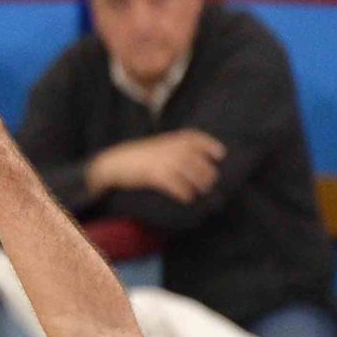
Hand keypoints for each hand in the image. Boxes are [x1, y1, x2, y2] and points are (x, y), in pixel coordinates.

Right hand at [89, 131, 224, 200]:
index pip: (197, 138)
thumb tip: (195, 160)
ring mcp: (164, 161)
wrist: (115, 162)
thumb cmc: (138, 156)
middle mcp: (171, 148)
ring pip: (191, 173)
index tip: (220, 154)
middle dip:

==============================

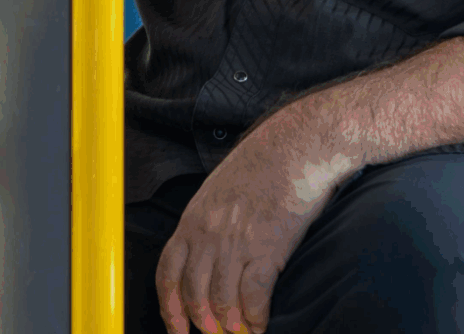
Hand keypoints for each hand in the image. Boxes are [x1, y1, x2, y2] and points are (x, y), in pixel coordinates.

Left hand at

==============================

» **Work required**:
Pick each line holding the word "hand" out of the data and copy it.

» **Response to this task**:
Hand keypoints for each hand in the image. Boxes are [x1, y1, x2, y2] and points are (x, y), in pixel coordinates.
Right hand at [89, 131, 224, 200]:
Hand keypoints for each hand in the image. Boxes are [x1, y1, x2, y2] and points are (x, y), in pixel coordinates.
Left hand at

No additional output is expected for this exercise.